Originally Posted by diegobxr
First of all, I must say it takes a lot of balls to enter a place like this and ask such a intimate and vulnerable question with such humility. It leaves a good impression of you, at least for me. ;)
Having said that, I'd like to ask:
1) What age are you? Teens? Twenties? (I think it's not the same how you approach a 15 year old girl than a 26).
2) Do you have any other social interactions with her? Like friends in common, birthday parties, go to the same clubs, concerts or places?
3) Are you a friend to some of her friends/girlfriends?
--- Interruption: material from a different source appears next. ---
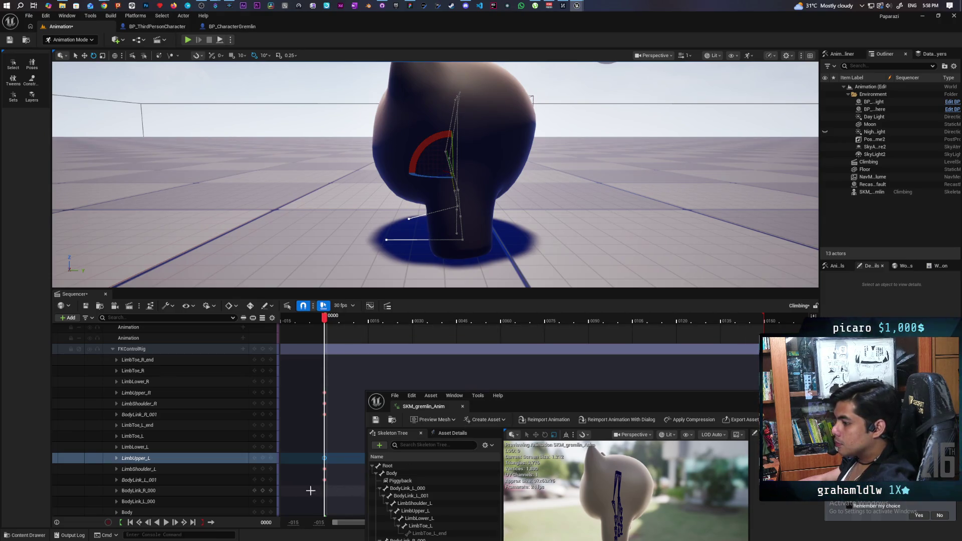
click(116, 459)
Overall I think Larry's advice is cool. But if you're having a hard time, I'd also try to "maximise exposure" in non-school activities. That will give her more time to get to know you in a more relaxed environment. After all, that's what you want by asking her out. Everytime I met a girl I was interested into I did that, found out who her friends were, what things she liked and found my way to be around them before making the move.
Also, it's easier if her friends like you!
Anyway, I'm no casanova but that's my humble advice. And hey, above all things: don't panic, don't desperate, keep your cool and be confident. ;)
To answer your questions:
1)I'm 20, she's 18.
2)As far as friends in common, she plays in a band with my teacher (a Zeppelin cover band), but I don't see her too often outside of that class and 1 other that I have with her.
3)Again, my answer sort of ties in to the 2nd.
We've talked before and she seems to like me OK, so we're not strangers to each other by any means. On break we talk too, but a lot of the times it ends up being sort of a group hangout. I just wanna start easy, ask her to have a quick lunch with me before class somewhere totally casual, to the point where it doesn't sound like a date (trust me, girls at that age don't "date") and see where it goes.